*Given passage*:
I got almost all the books I read into Goodreads this year (might have missed a few), which helpfully counts them and tells me I read 33,705 pages (!) across 104 books. The “most popular” book was Huckleberry Finn, supposedly read by 1.2 million people this year, but only 5 also read The Black Envelope (still more than I would have expected!)

However, I am tremendously underwater with my retrospective posts of quotes pulled from book group books. I have made progress with the actual pulling—backlog under 10 I think—but draft posts etc. has got to be closer to 75. It’s OK if I never finish the actual posts as long as I grab the quotes, since this blog is really just for me anyway…

The Chronicles of Narnia – C. S. Lewis, 1950 – 1956

I was just going to add notes to the listings in the monthly round-up (November and December 2019), but they started getting long! Looks like I last re-read these 18 months ago, which is probably a typical interval for me over my lifetime as I love them so much. For such short books it’s amazing how they still elicit new reactions and thoughts

  • The Lion, the Witch, and the Wardrobe, 1950. I craved making Mr. Tumnus’ tea—I thought the sugar-topped cake would be a pound cake, but most of the recipes dreamed up online are more of a fruit cake. I might make the cinnamon tea cake here and dig into some of those other posts!

[Page-level text extractions]
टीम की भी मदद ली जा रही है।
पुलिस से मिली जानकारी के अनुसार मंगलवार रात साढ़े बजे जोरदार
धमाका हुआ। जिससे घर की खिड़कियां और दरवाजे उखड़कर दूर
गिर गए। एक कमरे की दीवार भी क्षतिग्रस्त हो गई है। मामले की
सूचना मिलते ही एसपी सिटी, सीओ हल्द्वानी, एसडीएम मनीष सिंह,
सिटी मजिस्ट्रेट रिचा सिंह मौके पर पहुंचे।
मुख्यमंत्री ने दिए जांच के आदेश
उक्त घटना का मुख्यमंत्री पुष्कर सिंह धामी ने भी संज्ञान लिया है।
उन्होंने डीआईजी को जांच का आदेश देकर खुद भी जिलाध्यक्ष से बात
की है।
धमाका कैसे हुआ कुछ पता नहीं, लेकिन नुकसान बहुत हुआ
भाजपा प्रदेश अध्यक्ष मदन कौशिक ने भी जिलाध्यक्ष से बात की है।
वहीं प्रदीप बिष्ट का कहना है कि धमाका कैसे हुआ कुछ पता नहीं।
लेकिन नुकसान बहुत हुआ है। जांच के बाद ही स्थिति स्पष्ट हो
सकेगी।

*Job item A*:
List every book or book series named in the reading-log post.
*Job item B*:
In the reading-log post, how many pages did Goodreads count for the year?
*Job item C*:
Pick up the reading-log post after its last sentence and write what comes next.

*Written response A*:
Huckleberry Finn
The Black Envelope
The Chronicles of Narnia
The Lion, the Witch, and the Wardrobe

*Written response B*:
33,705 pages

*Written response C*:
  • Prince Caspian, 1951
  • The Voyage of the Dawn Treader, 1952
  • The Silver Chair, 1953. This time around I noticed how the suspense often resolves quickly, not the typical ratcheting-up, things-get-worse-and-worse techniques I associate with modern fiction (even for children). Near the end, this little drama happens in one paragraph: “The tide was running up the valley like a mill-race, and if it had come to swimming, the horses could hardly have won over. But it was still only a foot or two deep, and though it swished terribly round the horses’ legs, they reached the far side in safety.” And earlier, when the witch-snake almost overpowers Rilian, similarly it’s wrapped up in one page. The suspense still works but it’s not gory or drawn out. It reminded me of Lucy resisting the temptation to cast the “become the most beautiful” spell in Voyage of the Dawn Treader. In the world of Narnia our protagonists encounter perils and make wrong choices without the worst quite happening. It makes sense that Lewis wrote Perelandra, an Eve story with a happy ending.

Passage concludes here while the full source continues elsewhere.